Arabidopsis contains two cytochrome c genes, CYTC-1(At1g22840) and CYTC-2 (At4g10040). For CYTC-1, we have analyzed two mutants with T-DNA insertions in the first intron (a1) and downstream of the stop codon (a2). Insertional mutant a1 is a knock-out line while a2 homozygous plants have low transcript levels as measured by Northern analysis. The CYTC-2 mutant lines contain insertions within exons 1 and 3 (b1 and b2 respectively) and it was not possible to detect expression of this gene by qRT-PCR in mutant plants. We obtained double CYT-C mutants by reciprocal crossing. Knock-out of both genes was lethal and produced an arrest of embryo development, showing that cytochrome c function is essential at early stages of plant development. In double homozygous a2b mutants, Western blot analysis indicated that cytochrome c levels were less than 5% respective to wild type. These mutants showed smaller rosettes with a pronounced decrease in the size of parenchymatic cells, reduced flowering stem elongation and root growth, and a delay in senescence.
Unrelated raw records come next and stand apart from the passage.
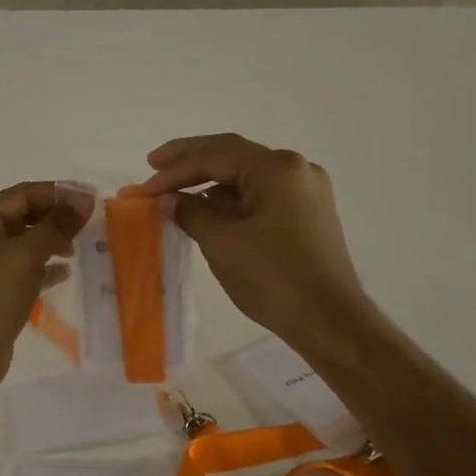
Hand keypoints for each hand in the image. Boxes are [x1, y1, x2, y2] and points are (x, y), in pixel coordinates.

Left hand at [0, 181, 90, 397]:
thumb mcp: (23, 255)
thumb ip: (55, 225)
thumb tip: (84, 198)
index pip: (22, 194)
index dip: (58, 193)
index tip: (93, 200)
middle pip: (23, 217)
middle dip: (56, 218)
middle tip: (92, 224)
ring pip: (25, 244)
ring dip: (52, 242)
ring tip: (81, 248)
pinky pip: (24, 271)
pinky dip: (44, 268)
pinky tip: (66, 273)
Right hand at [138, 134, 371, 352]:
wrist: (329, 321)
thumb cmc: (272, 277)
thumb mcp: (221, 243)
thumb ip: (190, 212)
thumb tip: (169, 199)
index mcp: (276, 168)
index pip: (215, 155)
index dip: (175, 168)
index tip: (145, 185)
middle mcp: (296, 169)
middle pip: (233, 156)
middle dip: (191, 163)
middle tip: (155, 165)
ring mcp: (307, 191)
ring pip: (248, 176)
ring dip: (211, 184)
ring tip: (177, 195)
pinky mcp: (309, 214)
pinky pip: (262, 195)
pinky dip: (233, 200)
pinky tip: (211, 212)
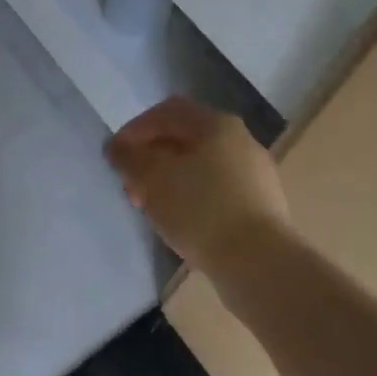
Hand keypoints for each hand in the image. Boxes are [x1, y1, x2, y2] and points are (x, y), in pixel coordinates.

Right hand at [105, 97, 291, 270]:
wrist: (260, 264)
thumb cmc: (200, 210)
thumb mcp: (152, 178)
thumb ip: (128, 157)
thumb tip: (118, 146)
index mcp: (216, 124)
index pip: (166, 112)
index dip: (135, 129)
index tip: (116, 157)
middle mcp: (240, 140)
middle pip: (184, 139)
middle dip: (151, 158)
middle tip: (131, 187)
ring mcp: (254, 174)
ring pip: (200, 166)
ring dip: (170, 180)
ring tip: (152, 207)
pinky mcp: (260, 205)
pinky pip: (217, 190)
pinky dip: (192, 197)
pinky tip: (182, 222)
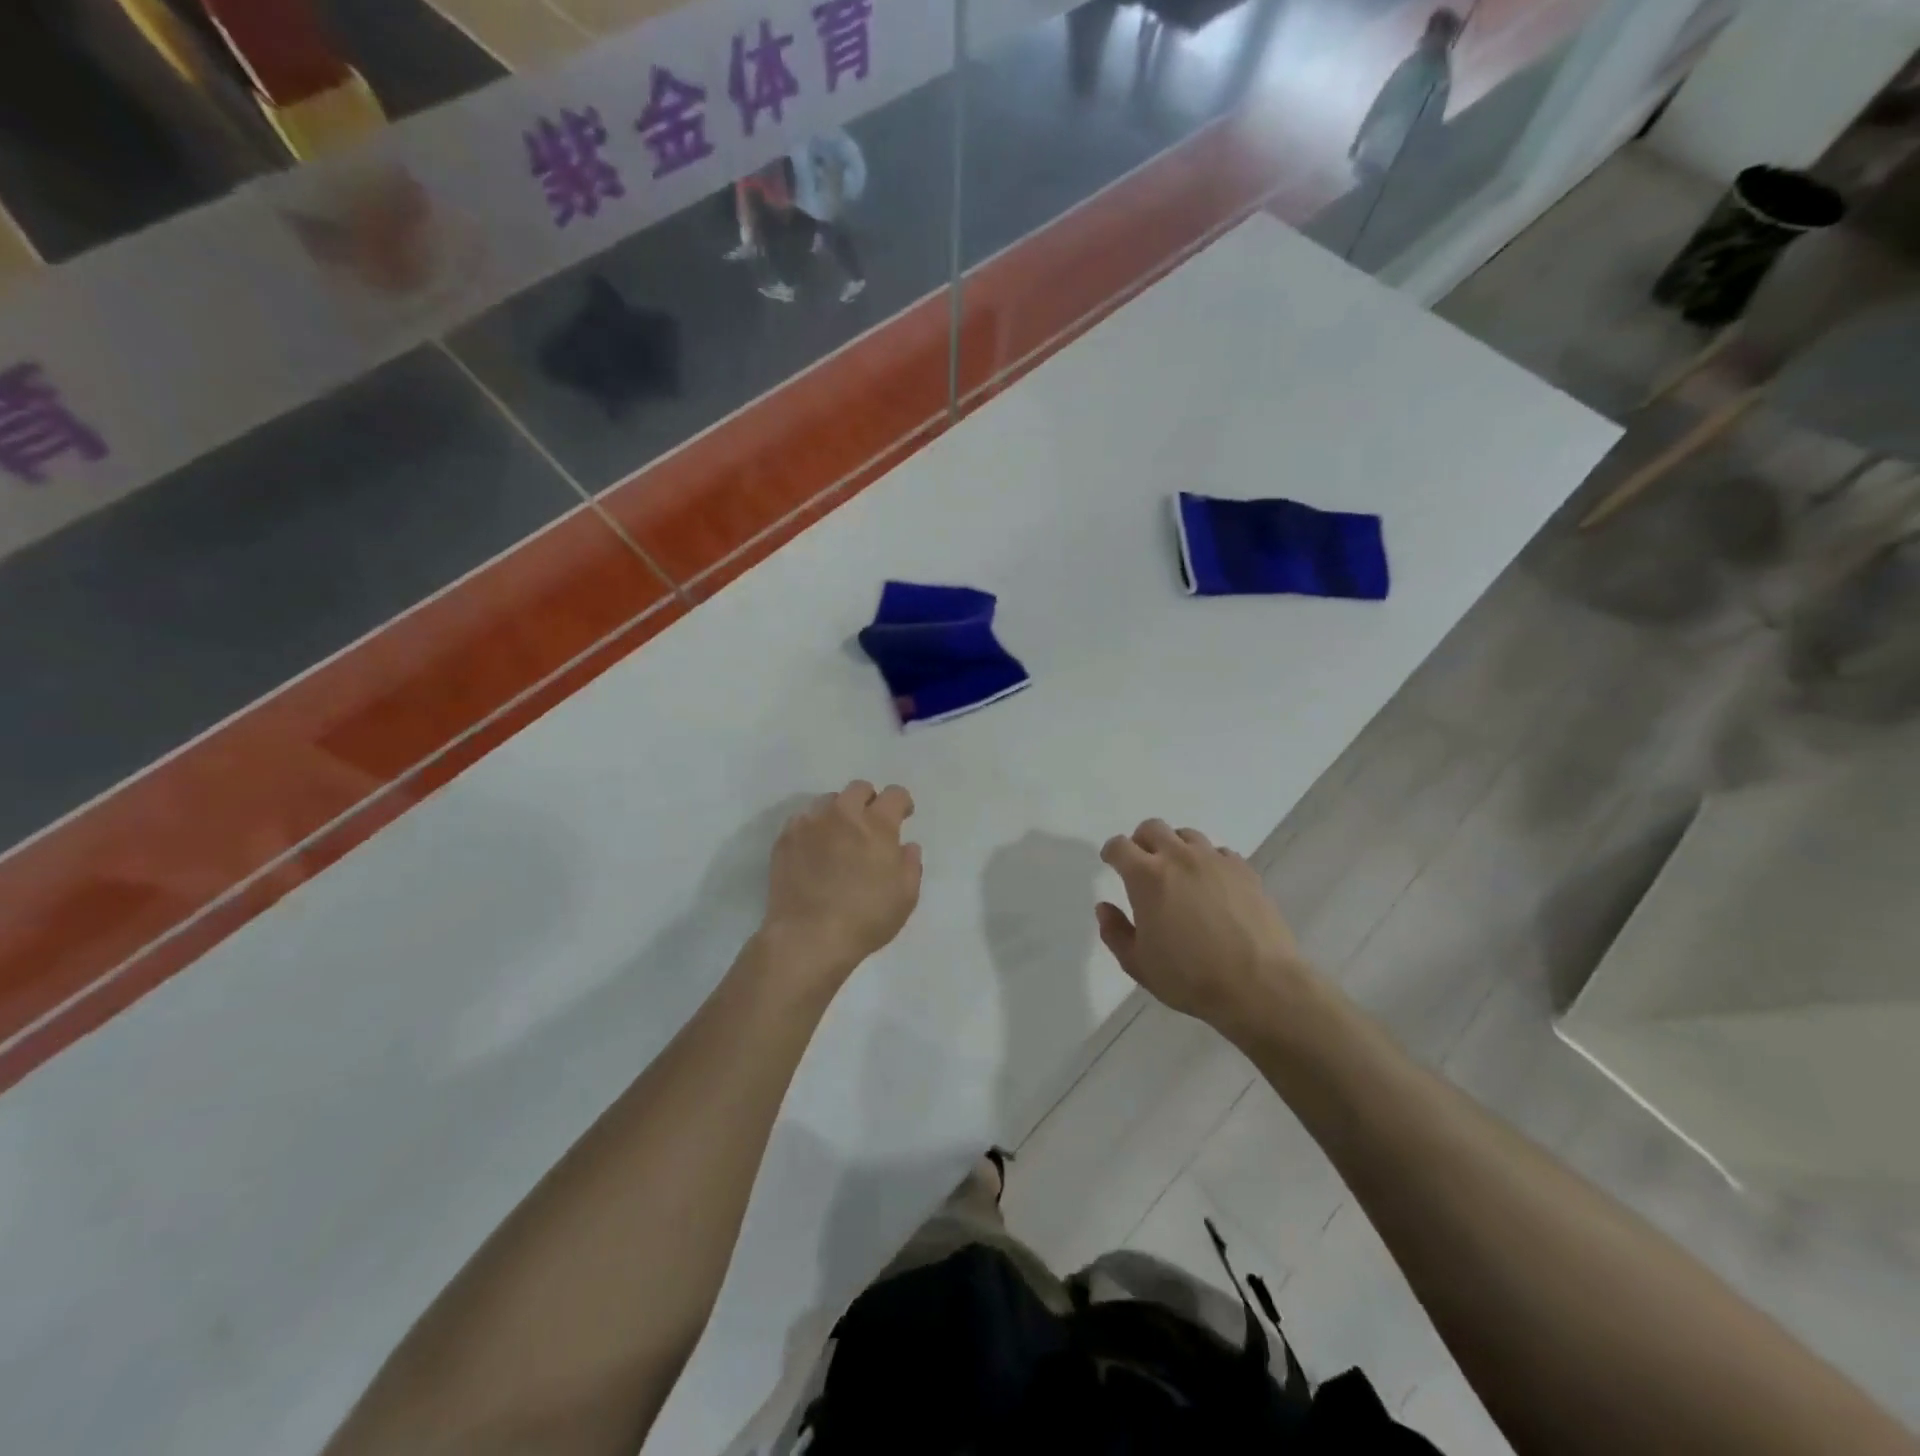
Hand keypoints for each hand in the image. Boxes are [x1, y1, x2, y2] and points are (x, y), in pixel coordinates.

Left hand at [760, 781, 922, 984]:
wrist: (808, 937)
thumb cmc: (865, 918)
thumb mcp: (906, 896)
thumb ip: (911, 864)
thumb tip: (906, 846)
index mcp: (878, 825)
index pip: (895, 794)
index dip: (902, 803)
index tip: (902, 817)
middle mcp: (844, 814)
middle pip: (859, 788)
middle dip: (869, 801)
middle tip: (870, 826)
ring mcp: (811, 823)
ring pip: (828, 801)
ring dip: (839, 813)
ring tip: (839, 838)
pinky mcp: (786, 838)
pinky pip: (803, 819)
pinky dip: (813, 828)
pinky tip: (814, 850)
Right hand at [1096, 819, 1308, 1039]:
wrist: (1259, 986)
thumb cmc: (1190, 978)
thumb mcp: (1138, 964)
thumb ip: (1115, 932)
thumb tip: (1105, 907)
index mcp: (1147, 876)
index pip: (1120, 846)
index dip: (1112, 852)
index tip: (1111, 862)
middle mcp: (1179, 857)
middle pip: (1153, 828)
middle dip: (1141, 841)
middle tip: (1143, 864)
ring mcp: (1215, 860)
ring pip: (1188, 836)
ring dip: (1176, 847)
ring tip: (1179, 873)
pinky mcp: (1245, 870)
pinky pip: (1219, 852)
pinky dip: (1208, 861)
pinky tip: (1212, 885)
Mitochondria prepared from a2b1 cell cultures showed lower levels of respiration rates but higher alternative respiration compared to wild type. Furthermore, the reduced levels of cytochrome c in plant mitochondria severely affect the activity and the amount of complex IV, without affecting complexes I and III. One possibility is that cytochrome c is required for the stability of Complex IV, as observed in other systems. It is surprising that, even if cytochrome c is essential, a significant decrease in its levels produces only mild phenotypic alterations. A small amount of this protein may be necessary for its role as an electron carrier, remaining in close contact with the inner membrane as part of supercomplexes. The excess protein could remain in a soluble pool in the intermembrane space, participating as electron carrier in other processes like ascorbate metabolism, mitochondrial import mediated by MIA40 and -oxidation pathways.